- [Stored data]
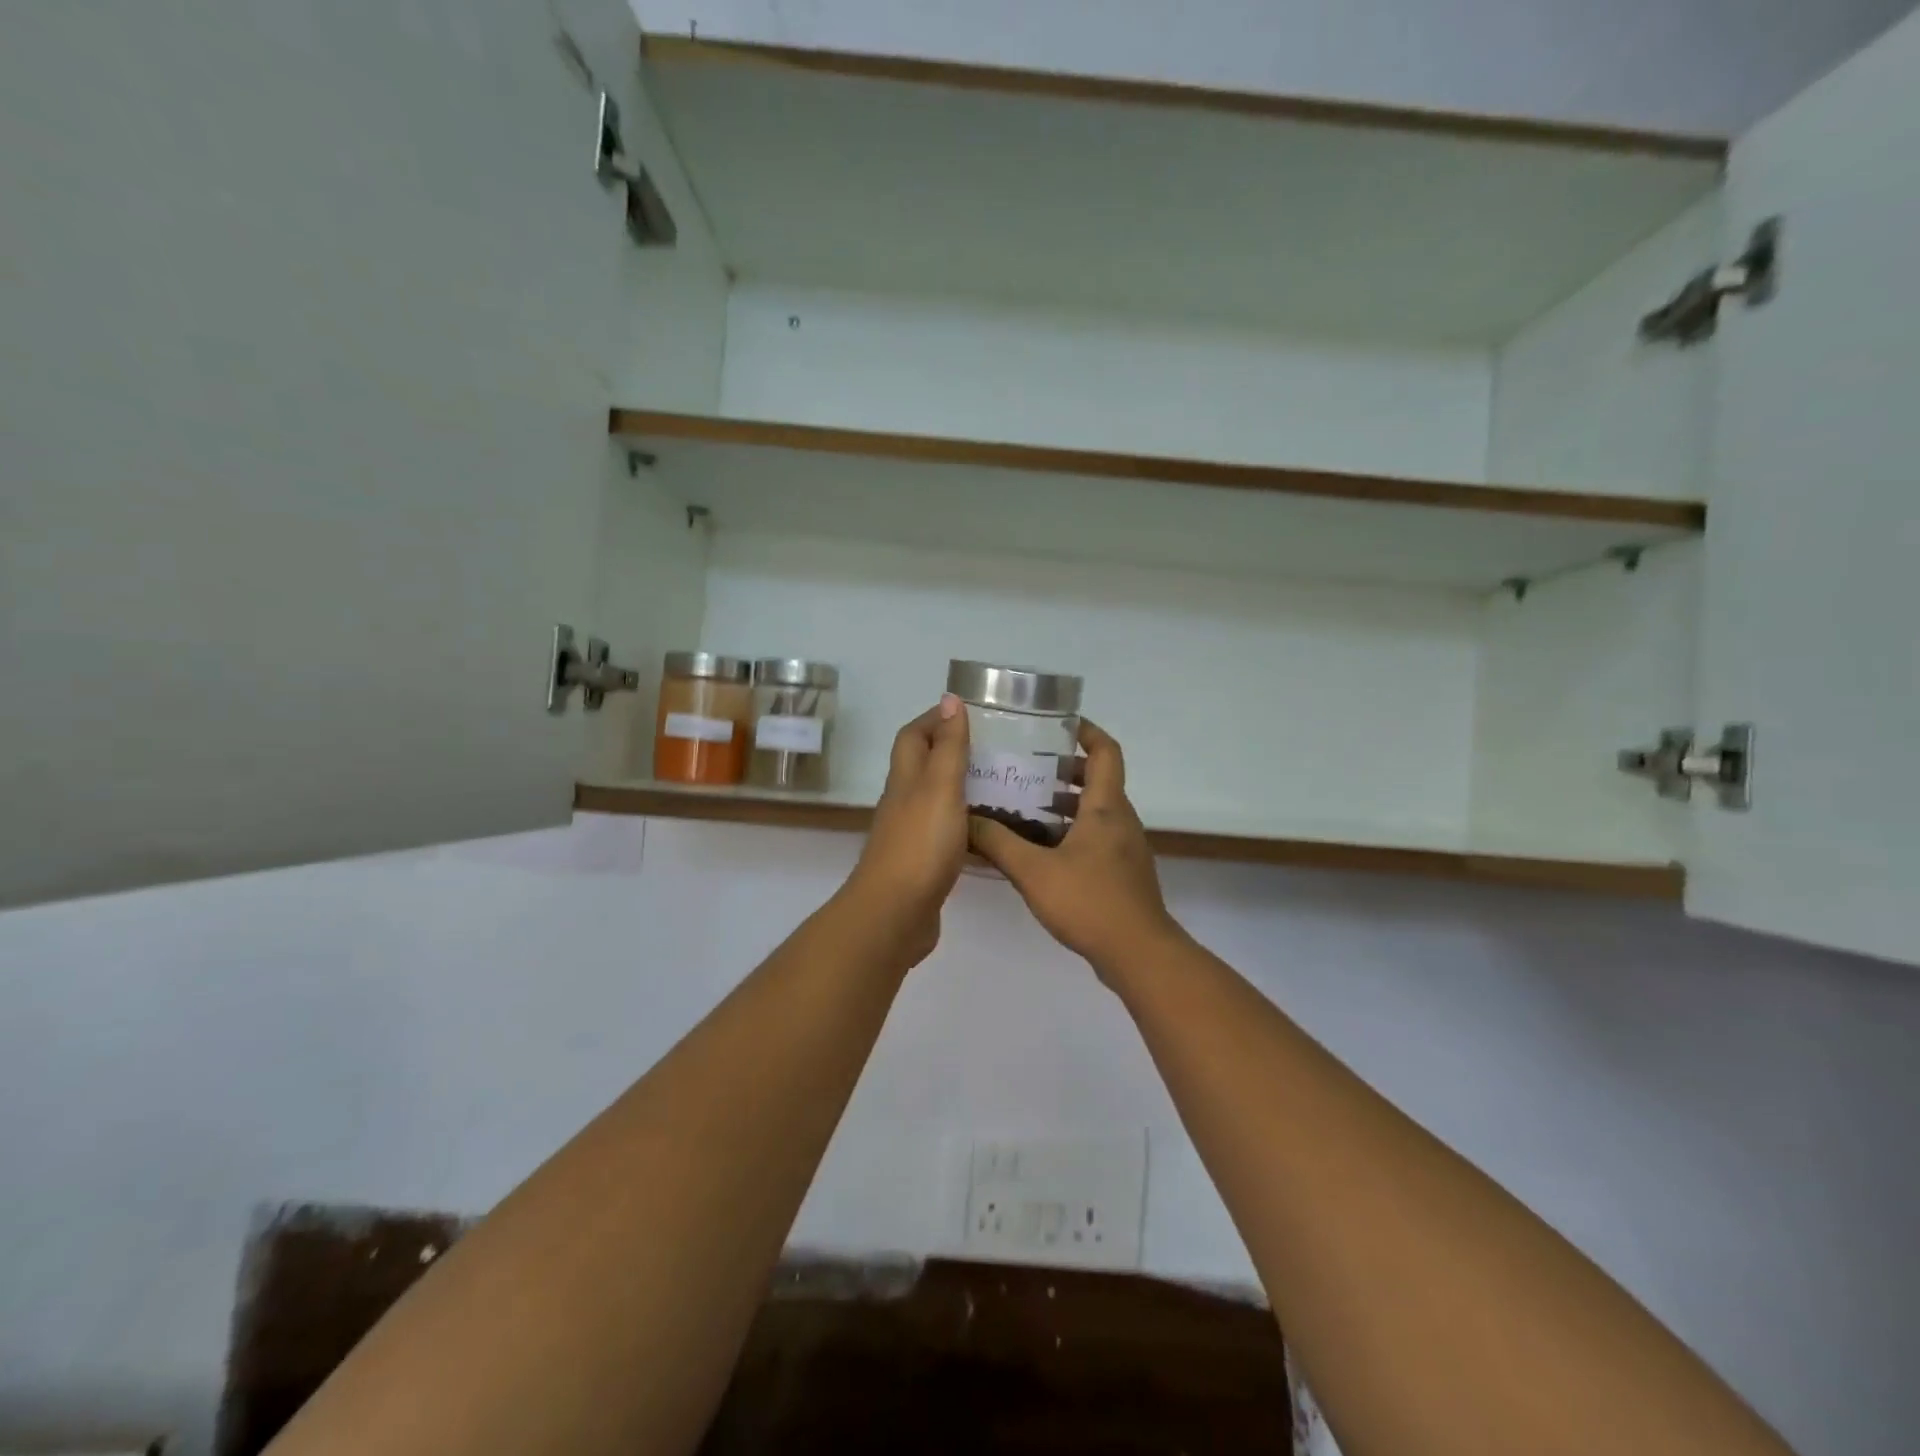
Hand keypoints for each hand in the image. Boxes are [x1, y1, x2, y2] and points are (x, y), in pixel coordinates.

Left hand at [842, 695, 971, 966]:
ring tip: (1001, 785)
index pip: (913, 736)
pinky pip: (945, 833)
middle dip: (951, 751)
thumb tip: (948, 699)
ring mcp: (911, 835)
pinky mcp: (922, 864)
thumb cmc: (920, 844)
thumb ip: (947, 746)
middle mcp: (904, 802)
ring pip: (935, 800)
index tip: (967, 713)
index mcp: (906, 779)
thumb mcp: (939, 787)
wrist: (895, 914)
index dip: (934, 719)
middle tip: (994, 749)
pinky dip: (965, 824)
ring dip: (960, 788)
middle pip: (922, 766)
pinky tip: (989, 832)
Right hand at [968, 720, 1184, 983]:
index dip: (1086, 732)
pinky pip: (1095, 838)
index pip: (1106, 751)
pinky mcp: (1121, 873)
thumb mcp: (1033, 871)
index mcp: (1106, 807)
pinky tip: (1037, 851)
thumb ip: (998, 843)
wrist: (1138, 954)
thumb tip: (965, 820)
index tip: (1058, 724)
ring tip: (1023, 807)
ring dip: (1063, 804)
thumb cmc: (1089, 902)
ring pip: (1095, 812)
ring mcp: (1124, 849)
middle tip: (1025, 769)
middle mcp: (1120, 820)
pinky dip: (1069, 832)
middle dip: (1063, 770)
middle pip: (1097, 780)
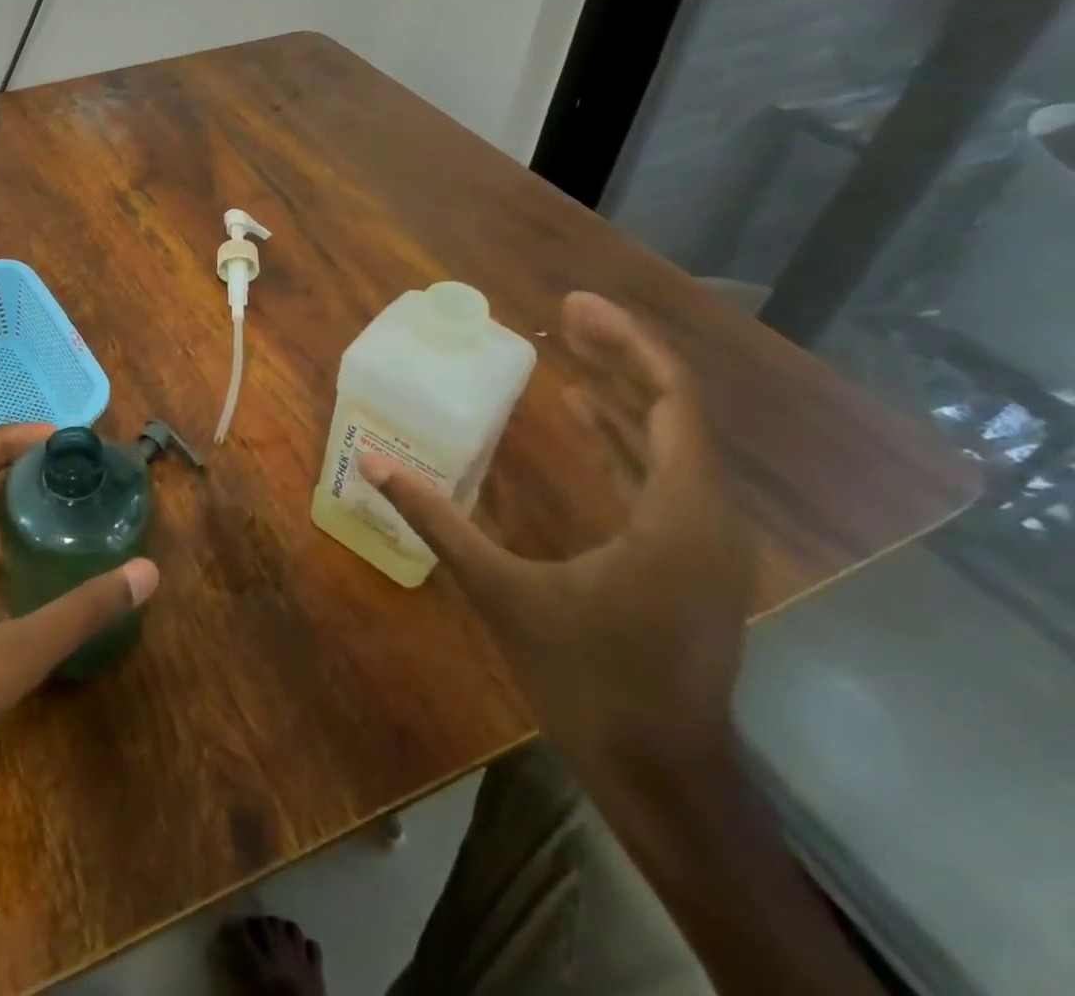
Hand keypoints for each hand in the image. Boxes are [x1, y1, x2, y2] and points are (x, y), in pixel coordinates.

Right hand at [360, 291, 753, 771]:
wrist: (663, 776)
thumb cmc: (589, 682)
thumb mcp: (503, 593)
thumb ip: (439, 522)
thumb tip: (374, 465)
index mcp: (680, 514)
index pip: (671, 400)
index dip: (626, 344)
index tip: (573, 307)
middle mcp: (709, 515)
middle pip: (676, 409)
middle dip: (622, 355)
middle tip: (566, 315)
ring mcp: (704, 539)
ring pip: (673, 441)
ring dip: (624, 393)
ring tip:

- [The problem]
For the listing above, print only the lines starting at the line containing "thumb mcp: (1033, 871)" and ending at the line containing "middle tip: (1025, 769)", exactly, both included.

- [Result of this exercise]
thumb mcp: (1033, 871)
index mcp: (1106, 807)
pinky tip: (1037, 851)
thumb ip: (998, 843)
wrist: (1138, 954)
thumb tip: (965, 820)
index tip: (1058, 724)
ring tip: (1023, 807)
ring dip: (1063, 804)
thumb cmc: (1089, 902)
ring pip: (1095, 812)
ring mcp: (1124, 849)
middle tip: (1025, 769)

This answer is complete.